I bloody well hate this band’s name. It’s quite understandable that some German groups are going to have names that are difficult to spell; Japanische Kampfhörspiele & Einstürzende Neubauten are the scourge of many a music reviewer but a little 6 letter, one word band name like Naerea, Nearae, Nearae Neaere, Neaera fuck it! This is a Greek word anyway and one of its meanings is prostitute and I wish these whores would change their name. Anyway time to calm down and get back to the task at hand. I am currently blaring the third album and the first one I heard by this lot 2007s’ Armamentarium away at ridiculously high volume and reminding myself why I went quite so mad over the superior At The Gates worship from this melodic, metalcore, whatever you want to call them band when it came out. Let’s face it there are so many tired examples flogging this knackered horse it had to be good to stand out from the mediocrity, and it was. Not so last album ‘Omnicide – Creation Unleashed’ from just last year, it simply didn’t have the spark and got a couple of plays before I shook my head and deleted it from the hard drive.

Well just a year later and rumours were going around that they had their mojo back. Perhaps the band realised that they had lost a bit of a spark as they certainly got this next album out smartish. We have Andy Classen involved on the drum tracks and the mixing here is done by Tue Madsen so there is obviously no expense spared. ‘The Forging’ sets it up serving as a nice atmospheric instrumental opener and ‘Heavens Descent’ comes in with a welter of drums. Singer Benjamin "Benny" Hilleke (Benny Hill) seems to have expanded his vocal range since the stuff I was just listening to. He hits both high squawks and low gruff tones in one fluid movement making it sound like there are two singers. It’s slightly difficult to look at this as simply melodic death metal, there is the odd beat-down and it does sit between death and hardcore camps at times, even adding some grind here and there. There are swaggering meaty Slayerized riffs flowing through ‘In Defiance’ and there is plenty of appeal to be seen as well as crossover potential here, no doubt explaining 40,000 plus MySpace friends (kudos to them all for spelling the band’s name right and ending up there). ‘Eight Thousand Sorrows Deep’ is downright ferocious and full of rage, pissed of, angry and bruising as this one hurtles along, even throwing some blackened Zyklonic sounding riffs into the mix.

There may not be a huge amount of variety and you know each song is going to have two vocal mindsets, thick guitar harmonies and battering drums driving them along but they play it well and reel you in. The one moment of tool downing is on moody instrumental ‘Certitude’ then it’s off again all guns blazing. Although not offering anything particularly new to the genre this lot do it well and on tour with Caliban, Soilwork All That Remains and Bleed From Within, Neaera should definitely stick out from that scrapheap.
════════
WHAT YOU WILL DO
A: Copy the review from "There may not" to "from that scrapheap.", renaming "scrapheap" as "junkyard".
B: According to the review, who did the mixing on the new album?
These records have no connection to the review.

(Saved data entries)
════════
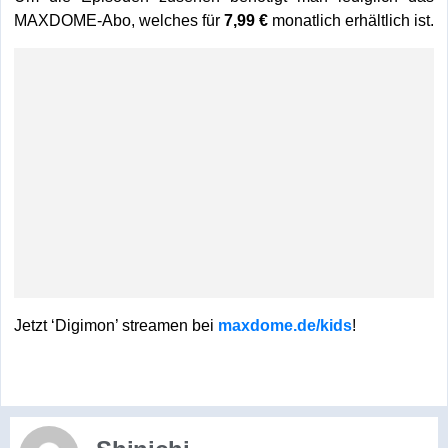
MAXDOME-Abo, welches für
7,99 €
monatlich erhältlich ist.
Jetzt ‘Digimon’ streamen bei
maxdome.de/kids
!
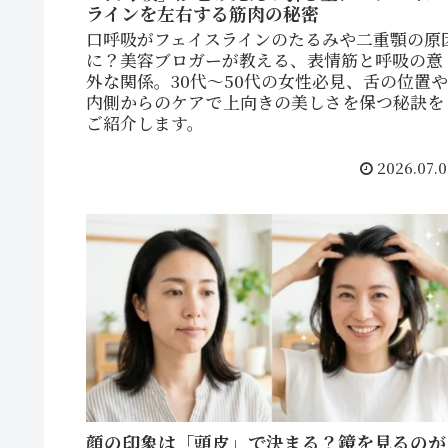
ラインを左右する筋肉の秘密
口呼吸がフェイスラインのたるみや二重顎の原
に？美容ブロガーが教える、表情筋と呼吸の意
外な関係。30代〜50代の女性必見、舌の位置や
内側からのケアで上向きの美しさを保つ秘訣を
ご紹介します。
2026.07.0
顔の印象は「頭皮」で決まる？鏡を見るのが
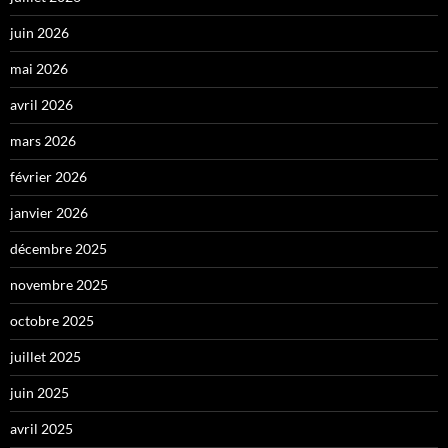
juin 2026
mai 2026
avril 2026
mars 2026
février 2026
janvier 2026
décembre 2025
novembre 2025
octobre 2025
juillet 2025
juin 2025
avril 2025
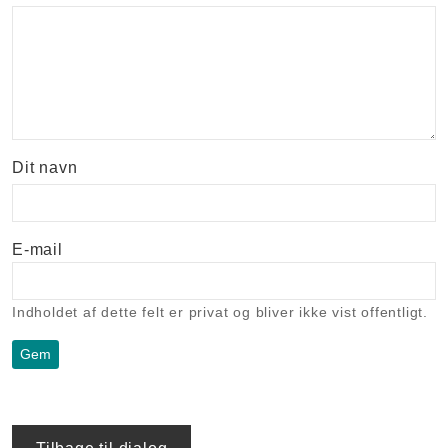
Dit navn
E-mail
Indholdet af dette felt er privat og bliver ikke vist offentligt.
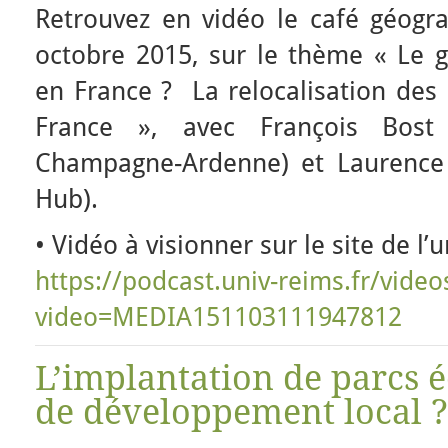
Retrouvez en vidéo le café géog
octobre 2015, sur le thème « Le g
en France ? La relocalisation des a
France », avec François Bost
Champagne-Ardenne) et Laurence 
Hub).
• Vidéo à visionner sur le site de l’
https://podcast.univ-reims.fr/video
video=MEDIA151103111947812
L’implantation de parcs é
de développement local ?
════════
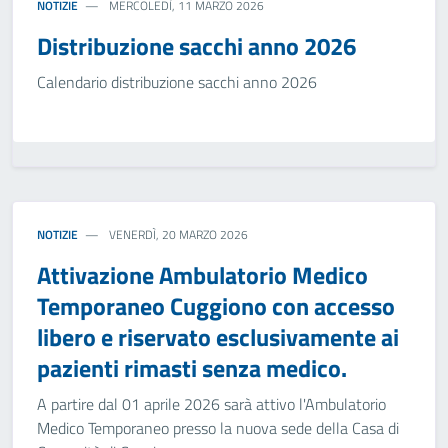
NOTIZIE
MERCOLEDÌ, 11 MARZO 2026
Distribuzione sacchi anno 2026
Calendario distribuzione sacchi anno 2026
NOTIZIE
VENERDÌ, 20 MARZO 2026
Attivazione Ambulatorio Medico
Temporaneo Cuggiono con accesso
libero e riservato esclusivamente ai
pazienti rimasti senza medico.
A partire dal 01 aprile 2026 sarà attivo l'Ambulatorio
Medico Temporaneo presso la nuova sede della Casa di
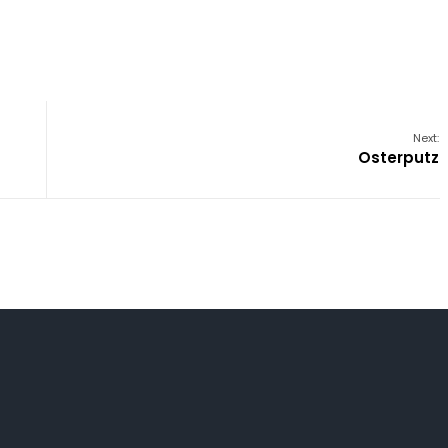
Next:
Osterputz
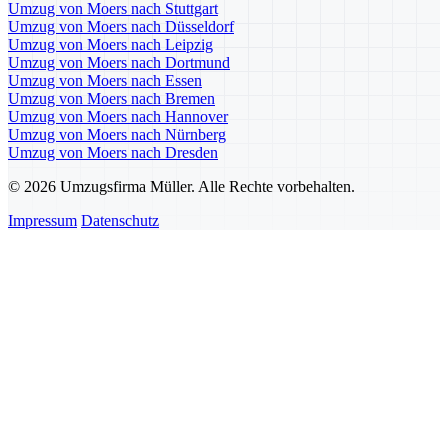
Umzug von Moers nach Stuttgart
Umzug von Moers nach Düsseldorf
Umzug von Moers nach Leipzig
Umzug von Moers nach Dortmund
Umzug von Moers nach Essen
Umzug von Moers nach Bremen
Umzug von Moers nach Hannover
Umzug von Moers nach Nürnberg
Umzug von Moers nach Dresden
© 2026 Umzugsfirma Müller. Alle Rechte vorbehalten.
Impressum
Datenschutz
════════
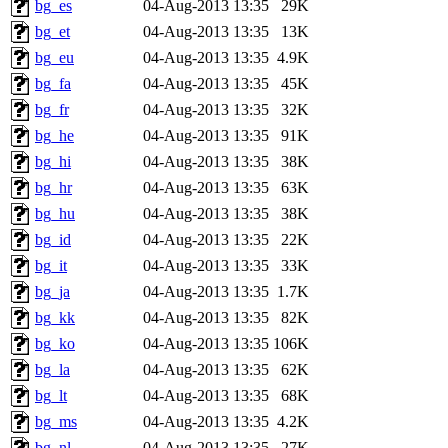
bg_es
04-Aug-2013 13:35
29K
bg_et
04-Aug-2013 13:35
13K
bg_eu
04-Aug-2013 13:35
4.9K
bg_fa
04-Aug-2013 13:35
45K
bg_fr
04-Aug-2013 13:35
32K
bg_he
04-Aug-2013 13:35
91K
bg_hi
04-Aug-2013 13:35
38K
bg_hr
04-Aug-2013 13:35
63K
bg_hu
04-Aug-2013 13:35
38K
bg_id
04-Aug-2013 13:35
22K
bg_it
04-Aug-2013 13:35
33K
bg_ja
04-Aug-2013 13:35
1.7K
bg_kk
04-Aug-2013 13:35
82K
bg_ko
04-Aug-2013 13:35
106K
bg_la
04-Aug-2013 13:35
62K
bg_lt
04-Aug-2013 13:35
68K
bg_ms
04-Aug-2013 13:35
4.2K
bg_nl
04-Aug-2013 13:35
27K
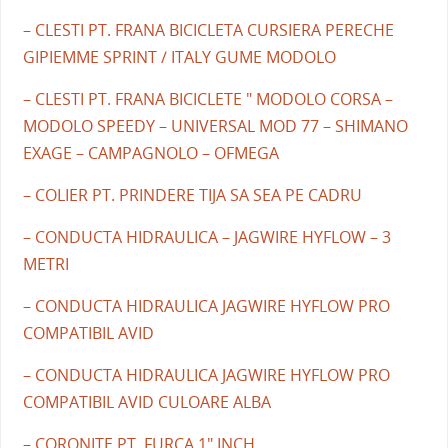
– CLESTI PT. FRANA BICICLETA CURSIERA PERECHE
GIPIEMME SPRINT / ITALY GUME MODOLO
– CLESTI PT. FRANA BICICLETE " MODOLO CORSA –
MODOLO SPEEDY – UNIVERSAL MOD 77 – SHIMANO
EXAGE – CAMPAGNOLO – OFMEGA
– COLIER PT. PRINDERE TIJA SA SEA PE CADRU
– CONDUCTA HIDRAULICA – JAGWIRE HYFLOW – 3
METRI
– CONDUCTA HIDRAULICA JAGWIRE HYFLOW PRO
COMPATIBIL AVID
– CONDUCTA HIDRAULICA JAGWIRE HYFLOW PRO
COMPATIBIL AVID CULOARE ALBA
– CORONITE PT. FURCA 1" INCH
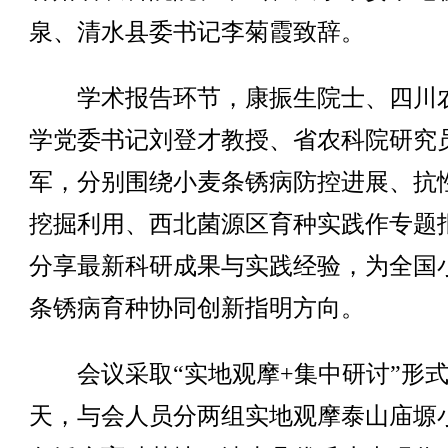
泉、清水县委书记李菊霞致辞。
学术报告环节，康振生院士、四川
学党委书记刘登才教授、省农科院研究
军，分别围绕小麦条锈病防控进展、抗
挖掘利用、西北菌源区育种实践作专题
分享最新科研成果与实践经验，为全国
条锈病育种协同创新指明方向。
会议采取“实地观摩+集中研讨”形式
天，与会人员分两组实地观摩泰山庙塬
════════
SOLUTIONS BELOW
A:
There may not be a huge amount of variety and you know each song is going to have two vocal mindsets, thick guitar harmonies and battering drums driving them along but they play it well and reel you in. The one moment of tool downing is on moody instrumental ‘Certitude’ then it’s off again all guns blazing. Although not offering anything particularly new to the genre this lot do it well and on tour with Caliban, Soilwork All That Remains and Bleed From Within, Neaera should definitely stick out from that junkyard.

B: Tue Madsen